Single by Niall Horan

from the album Dinner Party
- Released: 22 May 2026
- Length: 3:38
- Label: Capitol
- Songwriters: Niall Horan; John Ryan; Julian Bunetta; Steph Jones;
- Producers: John Ryan; Julian Bunetta; Afterhrs;

Niall Horan singles chronology
| "Little More Time" (2026) | "End of an Era" (2026) |  |

= End of an Era (Niall Horan song) =

2026 single by Niall Horan

"End of an Era" is a song by Irish singer-songwriter Niall Horan, released on 22 May 2026 through Capitol Records as the third single from his fourth studio album, Dinner Party.

==Background==
The single was written by Horan himself, along with John Ryan, Julian Bunetta, and Steph Jones. Horan explained that the song was re-written following the passing of his former One Direction bandmate Liam Payne, and that he now considers the song a tribute and celebration of Payne's life and their friendship.

In an interview with American Songwriter, Horan said, "Julian, John, and I wrote it together because we all were all very close with Liam. It was like a therapy session for the three of us. I felt like, as I said, you're writing about personal stuff, that's one of the biggest things that's happened in my life."

==Reception==
Shannon Garner of Clash states that the song "reframes the themes that have been present throughout, suggesting that affection endures even when circumstances change, and that grief often becomes another expression of love."

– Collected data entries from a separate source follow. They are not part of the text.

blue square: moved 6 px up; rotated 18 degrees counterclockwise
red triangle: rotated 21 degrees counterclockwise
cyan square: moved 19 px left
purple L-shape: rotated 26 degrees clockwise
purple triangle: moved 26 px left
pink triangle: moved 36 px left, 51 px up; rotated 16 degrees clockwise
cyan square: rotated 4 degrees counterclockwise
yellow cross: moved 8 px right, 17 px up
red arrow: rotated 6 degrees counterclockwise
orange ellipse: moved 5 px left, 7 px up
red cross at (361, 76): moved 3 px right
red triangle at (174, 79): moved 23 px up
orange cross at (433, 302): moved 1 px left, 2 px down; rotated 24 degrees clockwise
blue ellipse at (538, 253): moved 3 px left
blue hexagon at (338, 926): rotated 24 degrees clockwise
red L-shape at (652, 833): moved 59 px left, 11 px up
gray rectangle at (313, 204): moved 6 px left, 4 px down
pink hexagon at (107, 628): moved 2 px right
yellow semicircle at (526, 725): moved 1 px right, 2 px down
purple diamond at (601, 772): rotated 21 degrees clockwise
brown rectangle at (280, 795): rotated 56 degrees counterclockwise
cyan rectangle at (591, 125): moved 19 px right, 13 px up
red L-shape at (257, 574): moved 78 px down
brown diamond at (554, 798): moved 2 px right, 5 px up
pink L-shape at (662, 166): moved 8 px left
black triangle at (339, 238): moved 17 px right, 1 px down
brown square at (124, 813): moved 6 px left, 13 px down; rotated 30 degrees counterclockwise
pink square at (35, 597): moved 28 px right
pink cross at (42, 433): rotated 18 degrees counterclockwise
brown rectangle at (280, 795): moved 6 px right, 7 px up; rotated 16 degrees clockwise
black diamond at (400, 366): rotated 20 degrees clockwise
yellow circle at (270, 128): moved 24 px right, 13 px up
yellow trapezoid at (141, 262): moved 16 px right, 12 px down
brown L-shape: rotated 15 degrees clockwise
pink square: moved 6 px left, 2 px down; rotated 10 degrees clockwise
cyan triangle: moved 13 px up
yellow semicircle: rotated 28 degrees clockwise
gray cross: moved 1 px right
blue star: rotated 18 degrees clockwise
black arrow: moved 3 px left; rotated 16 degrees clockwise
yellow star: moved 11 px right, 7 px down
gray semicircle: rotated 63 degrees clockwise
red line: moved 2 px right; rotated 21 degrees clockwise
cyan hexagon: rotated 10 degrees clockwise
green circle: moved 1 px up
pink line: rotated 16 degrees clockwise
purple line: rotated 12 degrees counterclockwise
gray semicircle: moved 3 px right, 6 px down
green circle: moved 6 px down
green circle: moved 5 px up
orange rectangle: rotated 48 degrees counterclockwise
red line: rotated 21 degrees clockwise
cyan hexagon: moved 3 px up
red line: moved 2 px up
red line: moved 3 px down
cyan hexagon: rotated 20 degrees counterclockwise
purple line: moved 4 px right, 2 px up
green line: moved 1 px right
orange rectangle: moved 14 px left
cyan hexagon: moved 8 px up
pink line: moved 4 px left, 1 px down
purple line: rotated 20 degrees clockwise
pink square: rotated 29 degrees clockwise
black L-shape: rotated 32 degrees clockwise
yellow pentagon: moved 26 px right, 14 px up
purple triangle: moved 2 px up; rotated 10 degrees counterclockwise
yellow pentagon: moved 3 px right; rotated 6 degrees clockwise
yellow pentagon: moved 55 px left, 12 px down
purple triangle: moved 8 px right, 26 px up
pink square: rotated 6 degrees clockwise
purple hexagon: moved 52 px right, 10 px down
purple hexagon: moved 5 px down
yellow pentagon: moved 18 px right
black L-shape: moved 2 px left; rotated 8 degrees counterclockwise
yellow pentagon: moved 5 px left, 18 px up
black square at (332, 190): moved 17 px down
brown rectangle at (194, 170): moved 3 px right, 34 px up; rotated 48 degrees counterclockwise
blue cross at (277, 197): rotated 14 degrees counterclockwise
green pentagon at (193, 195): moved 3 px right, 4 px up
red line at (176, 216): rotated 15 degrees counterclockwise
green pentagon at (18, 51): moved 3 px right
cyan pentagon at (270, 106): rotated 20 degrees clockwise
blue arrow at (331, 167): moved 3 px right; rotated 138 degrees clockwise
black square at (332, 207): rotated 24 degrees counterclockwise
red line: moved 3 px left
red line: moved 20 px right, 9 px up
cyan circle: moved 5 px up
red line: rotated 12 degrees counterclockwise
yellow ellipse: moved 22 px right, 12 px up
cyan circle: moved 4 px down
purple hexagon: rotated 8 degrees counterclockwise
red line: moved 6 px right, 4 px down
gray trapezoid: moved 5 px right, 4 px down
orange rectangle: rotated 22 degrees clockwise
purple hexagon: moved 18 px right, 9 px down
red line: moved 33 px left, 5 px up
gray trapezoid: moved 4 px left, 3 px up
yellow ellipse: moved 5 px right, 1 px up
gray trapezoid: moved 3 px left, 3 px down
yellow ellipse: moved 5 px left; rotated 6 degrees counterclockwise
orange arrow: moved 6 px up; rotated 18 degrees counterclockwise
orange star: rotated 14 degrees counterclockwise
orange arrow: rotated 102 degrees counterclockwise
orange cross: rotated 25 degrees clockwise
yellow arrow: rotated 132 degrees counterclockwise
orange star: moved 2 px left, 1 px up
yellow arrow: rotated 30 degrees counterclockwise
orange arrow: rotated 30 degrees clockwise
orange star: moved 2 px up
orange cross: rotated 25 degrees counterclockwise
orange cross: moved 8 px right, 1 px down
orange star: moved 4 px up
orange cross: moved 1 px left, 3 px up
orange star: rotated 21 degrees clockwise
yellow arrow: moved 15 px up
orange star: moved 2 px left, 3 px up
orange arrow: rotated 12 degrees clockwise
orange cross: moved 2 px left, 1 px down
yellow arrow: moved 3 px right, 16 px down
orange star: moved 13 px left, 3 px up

Mike DeWald of Riff Magazine said of the song, "If Dinner Party truly functions as a metaphorical gathering, this is the moment when the evening winds down and the conversation turns nostalgic — the point where everyone lingers a little longer, reflecting on the past."

Pavel Snapkou of Showbiz by PS says, "Rather than leaning into drama, Horan delivers something warm, mature, and hopeful." Snapkou then exaggerates, "I can't imagine anyone other than Niall having the responsibility and guts to create this touching and bright tribute."